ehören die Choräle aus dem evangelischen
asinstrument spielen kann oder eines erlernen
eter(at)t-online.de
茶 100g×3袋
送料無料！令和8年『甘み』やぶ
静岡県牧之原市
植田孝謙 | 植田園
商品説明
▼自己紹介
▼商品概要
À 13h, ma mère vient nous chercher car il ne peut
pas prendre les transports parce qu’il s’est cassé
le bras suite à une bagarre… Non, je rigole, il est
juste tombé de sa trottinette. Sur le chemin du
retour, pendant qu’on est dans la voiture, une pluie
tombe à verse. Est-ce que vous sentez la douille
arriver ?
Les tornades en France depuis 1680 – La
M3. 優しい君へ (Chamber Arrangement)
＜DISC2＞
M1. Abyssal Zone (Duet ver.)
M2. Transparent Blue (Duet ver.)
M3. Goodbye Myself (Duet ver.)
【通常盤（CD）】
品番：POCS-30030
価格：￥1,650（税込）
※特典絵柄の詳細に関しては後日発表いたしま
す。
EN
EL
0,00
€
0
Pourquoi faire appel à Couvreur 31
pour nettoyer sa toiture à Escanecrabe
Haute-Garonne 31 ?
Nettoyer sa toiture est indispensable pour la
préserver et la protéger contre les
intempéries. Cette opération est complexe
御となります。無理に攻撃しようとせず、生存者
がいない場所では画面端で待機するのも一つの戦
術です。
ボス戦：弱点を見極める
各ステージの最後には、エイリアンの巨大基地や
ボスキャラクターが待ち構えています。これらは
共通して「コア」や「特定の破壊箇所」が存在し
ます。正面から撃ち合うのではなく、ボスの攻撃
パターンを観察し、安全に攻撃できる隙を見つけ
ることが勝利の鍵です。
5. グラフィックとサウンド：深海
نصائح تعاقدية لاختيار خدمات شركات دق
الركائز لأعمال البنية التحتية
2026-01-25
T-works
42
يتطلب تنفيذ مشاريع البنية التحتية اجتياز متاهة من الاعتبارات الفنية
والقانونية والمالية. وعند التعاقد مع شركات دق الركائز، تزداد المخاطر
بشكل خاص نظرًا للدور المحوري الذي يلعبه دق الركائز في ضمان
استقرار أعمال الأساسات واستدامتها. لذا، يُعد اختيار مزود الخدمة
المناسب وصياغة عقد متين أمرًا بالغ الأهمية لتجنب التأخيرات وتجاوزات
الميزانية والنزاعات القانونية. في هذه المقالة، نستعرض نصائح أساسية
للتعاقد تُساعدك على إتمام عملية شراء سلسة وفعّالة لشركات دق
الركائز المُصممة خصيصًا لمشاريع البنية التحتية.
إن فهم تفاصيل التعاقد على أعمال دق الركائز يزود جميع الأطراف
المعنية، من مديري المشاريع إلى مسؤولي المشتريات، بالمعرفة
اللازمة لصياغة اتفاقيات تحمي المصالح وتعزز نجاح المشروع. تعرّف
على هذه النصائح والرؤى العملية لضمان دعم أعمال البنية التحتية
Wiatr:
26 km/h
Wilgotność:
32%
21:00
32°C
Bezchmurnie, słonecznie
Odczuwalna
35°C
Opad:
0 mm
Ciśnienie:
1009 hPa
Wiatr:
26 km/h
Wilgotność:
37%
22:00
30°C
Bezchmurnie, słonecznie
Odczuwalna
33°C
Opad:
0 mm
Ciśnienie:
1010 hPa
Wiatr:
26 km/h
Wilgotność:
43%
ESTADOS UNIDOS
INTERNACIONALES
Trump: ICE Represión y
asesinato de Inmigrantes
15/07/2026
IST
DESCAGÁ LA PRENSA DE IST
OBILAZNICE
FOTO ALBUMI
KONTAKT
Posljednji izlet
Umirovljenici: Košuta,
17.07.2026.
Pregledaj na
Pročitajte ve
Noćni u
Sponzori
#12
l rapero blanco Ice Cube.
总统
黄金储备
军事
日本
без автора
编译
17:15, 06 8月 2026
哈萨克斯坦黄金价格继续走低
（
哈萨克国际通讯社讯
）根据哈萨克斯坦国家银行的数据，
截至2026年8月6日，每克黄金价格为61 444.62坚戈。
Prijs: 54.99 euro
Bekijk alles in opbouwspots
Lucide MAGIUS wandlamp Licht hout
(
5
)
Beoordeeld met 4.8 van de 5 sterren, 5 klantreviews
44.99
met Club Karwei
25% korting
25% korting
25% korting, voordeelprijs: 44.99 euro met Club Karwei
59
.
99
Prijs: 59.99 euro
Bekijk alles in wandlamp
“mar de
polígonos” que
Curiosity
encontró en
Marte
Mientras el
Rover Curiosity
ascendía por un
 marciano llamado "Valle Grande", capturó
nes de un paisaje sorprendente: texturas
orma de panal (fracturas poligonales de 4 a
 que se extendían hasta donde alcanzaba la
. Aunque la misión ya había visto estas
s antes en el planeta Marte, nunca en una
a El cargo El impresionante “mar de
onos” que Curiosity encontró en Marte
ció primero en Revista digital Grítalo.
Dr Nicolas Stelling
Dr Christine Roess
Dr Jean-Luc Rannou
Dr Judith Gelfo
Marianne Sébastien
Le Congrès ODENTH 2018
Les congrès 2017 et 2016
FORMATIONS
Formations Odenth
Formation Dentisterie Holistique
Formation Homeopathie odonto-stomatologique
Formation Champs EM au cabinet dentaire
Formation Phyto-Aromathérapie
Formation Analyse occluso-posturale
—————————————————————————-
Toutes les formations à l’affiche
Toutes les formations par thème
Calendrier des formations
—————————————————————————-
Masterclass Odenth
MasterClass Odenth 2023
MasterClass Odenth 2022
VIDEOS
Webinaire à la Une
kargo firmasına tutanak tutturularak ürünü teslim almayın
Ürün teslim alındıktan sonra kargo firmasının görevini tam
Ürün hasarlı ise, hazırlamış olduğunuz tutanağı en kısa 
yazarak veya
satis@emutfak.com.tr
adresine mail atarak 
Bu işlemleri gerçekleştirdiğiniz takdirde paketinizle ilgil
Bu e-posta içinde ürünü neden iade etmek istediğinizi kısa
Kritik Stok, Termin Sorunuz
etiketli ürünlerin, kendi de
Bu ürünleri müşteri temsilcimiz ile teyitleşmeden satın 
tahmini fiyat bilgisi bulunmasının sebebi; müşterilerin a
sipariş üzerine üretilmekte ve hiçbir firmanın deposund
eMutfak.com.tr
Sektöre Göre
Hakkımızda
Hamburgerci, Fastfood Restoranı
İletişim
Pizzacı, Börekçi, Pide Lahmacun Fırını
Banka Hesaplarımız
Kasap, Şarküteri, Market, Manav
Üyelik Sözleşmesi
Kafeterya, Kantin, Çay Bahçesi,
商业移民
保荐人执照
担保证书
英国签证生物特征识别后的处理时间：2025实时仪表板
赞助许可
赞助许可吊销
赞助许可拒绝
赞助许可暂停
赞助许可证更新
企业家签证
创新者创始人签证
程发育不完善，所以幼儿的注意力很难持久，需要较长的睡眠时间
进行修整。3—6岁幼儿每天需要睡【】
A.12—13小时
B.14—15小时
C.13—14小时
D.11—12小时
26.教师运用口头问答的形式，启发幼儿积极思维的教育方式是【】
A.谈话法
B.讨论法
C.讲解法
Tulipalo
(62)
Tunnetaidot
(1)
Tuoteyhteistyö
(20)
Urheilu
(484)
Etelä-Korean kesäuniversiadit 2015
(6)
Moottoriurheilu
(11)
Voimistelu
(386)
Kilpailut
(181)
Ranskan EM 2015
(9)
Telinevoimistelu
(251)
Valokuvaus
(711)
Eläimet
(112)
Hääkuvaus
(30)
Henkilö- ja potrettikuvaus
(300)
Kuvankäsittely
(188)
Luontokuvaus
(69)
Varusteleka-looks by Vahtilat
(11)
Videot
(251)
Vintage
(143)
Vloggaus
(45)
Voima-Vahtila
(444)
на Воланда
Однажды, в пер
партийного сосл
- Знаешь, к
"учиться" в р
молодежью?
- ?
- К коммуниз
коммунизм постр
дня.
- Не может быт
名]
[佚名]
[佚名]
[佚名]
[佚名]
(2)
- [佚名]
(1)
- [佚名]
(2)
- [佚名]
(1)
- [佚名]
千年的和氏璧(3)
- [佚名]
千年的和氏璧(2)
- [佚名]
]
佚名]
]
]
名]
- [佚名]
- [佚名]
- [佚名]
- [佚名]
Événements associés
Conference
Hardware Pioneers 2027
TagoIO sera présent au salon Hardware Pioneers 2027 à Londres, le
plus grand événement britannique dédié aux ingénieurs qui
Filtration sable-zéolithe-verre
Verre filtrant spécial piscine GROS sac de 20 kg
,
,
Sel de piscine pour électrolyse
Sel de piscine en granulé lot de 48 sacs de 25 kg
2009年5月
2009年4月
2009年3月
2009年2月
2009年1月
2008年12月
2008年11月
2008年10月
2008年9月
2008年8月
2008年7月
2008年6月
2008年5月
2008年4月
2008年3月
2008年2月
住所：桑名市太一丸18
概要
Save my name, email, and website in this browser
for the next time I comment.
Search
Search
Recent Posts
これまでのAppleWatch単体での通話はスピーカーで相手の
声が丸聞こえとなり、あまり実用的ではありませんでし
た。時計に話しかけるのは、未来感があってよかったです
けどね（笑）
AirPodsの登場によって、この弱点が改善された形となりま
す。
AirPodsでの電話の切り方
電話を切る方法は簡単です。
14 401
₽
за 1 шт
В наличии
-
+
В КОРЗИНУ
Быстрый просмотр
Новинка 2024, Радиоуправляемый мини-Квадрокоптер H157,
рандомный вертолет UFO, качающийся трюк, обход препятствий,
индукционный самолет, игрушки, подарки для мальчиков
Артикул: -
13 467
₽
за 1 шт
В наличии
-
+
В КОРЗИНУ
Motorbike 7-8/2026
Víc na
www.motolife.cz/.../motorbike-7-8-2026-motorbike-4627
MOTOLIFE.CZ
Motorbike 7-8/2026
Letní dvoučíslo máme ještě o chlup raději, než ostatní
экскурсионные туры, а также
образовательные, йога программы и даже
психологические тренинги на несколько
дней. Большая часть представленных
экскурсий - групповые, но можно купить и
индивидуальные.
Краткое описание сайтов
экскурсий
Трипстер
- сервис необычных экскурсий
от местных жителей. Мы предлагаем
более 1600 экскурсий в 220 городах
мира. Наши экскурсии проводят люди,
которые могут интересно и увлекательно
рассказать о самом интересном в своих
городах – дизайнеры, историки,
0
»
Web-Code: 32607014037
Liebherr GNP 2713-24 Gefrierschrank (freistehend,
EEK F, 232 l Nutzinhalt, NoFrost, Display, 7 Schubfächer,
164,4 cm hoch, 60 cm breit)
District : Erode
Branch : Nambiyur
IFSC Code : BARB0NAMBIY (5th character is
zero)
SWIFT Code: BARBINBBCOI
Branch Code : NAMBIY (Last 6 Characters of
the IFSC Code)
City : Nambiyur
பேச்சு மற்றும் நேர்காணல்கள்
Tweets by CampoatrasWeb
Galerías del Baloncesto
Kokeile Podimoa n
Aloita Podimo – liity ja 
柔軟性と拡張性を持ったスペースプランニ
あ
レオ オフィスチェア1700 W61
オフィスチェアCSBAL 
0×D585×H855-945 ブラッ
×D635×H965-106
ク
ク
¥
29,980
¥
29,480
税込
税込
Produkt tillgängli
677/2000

###

▶ _ASSIGNMENT_:
Which lines in the data above contain the word "Duet", with case counting? Copy each of those lines in full.

▶ _RESPONSE BELOW_:
M1. Abyssal Zone (Duet ver.)
M2. Transparent Blue (Duet ver.)
M3. Goodbye Myself (Duet ver.)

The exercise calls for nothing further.